Studying Opponent Game Film
Find the Base to See the Variations
If you want to test your players’ ability to take away vital information from film try this experiment with them. Tell them that they are going to watch film as a group and put up the film from an upcoming opponent. Spend about ten minutes going through the film, showing each play once or twice. You can make a few comments, but try to keep your points to a minimum.
Once you have watched ten minutes of film turn off the lights and ask them what they took away from the film. They will probably have a few points based on personnel, maybe some linemen will talk about the alignment on their defensive linemen but chance are that will be it. Then ask them how do we expect them to align to Trips (or one of your base formations). There is a high probability that they will not be able to tell you how the defense is going to be aligned and how they are going to cover it.
This moment is the point you want to emphasize to your players. If they blindly watch film their eyes will naturally follow the ball and they will not gain any useful knowledge from the film session. It critical that they understand if they want to truly be successful, they must understand how to watch film.
To teach our players how to watch film we use a simple worksheet. This worksheet has space for all of the defensive players, their numbers and an area to make some quick notes about them. Next we have our base formations drawn up to the right and left. We ask the players to draw up how they expect the defense to align to these formations. We teach them early in the year to look for how they align and then look for confirmation on a separate play.

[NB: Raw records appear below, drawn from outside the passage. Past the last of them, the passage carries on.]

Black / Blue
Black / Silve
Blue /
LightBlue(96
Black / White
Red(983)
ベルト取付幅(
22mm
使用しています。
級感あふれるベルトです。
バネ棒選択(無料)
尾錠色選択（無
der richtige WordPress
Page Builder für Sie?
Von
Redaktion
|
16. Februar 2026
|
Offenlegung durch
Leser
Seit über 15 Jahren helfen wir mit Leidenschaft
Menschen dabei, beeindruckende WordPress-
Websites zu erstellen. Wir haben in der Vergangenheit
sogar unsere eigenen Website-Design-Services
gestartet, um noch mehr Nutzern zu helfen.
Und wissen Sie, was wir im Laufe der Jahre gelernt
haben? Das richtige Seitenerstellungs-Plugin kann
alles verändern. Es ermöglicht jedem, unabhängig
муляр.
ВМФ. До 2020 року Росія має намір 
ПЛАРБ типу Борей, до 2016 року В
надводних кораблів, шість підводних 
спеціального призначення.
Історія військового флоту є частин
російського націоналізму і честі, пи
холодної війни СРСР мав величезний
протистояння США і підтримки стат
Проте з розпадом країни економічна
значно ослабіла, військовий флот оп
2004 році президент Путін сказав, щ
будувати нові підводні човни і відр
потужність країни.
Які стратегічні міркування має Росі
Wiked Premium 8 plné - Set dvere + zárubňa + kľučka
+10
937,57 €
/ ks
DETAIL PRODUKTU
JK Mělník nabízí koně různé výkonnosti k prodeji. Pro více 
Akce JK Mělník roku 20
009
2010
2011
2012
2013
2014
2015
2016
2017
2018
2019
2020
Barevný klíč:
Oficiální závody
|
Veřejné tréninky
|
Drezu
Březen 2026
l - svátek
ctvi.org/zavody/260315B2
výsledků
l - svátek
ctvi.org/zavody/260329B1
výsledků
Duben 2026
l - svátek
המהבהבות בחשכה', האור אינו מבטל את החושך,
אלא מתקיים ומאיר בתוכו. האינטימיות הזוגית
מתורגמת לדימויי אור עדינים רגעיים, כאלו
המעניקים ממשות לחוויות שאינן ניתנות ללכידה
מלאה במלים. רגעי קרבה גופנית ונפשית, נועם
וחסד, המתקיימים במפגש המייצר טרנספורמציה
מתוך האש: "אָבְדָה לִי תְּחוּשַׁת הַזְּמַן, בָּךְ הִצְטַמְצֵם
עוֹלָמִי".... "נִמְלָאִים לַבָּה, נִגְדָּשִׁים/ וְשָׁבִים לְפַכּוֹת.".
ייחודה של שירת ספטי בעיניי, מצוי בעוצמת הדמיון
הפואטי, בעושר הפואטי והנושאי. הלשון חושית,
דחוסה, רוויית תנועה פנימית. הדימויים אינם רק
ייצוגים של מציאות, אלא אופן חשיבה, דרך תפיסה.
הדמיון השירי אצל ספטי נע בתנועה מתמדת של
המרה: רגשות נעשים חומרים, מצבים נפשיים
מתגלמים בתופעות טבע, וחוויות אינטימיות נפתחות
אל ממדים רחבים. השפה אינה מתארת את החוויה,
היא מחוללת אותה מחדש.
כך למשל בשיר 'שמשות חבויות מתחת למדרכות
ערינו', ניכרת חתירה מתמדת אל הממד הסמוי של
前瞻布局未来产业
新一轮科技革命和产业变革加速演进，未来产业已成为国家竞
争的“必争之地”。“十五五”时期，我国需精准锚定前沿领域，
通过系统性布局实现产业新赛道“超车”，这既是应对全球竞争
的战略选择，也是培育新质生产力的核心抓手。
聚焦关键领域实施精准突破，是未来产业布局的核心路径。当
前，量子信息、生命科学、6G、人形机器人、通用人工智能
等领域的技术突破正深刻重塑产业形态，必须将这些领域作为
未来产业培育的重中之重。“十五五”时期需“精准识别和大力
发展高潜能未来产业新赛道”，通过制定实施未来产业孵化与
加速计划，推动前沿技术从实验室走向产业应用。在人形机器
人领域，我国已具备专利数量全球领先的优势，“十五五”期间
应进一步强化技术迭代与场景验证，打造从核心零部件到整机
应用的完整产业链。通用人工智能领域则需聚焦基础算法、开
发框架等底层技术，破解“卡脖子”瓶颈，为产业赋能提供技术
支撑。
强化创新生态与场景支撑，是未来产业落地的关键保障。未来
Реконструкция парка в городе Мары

Once players understand their base they can start to see the variations that act as predictors for a blitz, stunt or special coverage. We use the word “Alert” and have our players call out Alert and point to the man when we see something suspicious. This lets the rest of the team know something is different from what they showed on film and we should expect some sort of stunt.
This is an incredibly simple technique, but when dimplemented efficiently, lets your players take away concrete information from film sessions. This leads them to be better prepared when they take the field on Friday night and gives them the chance to play fast and use their talents.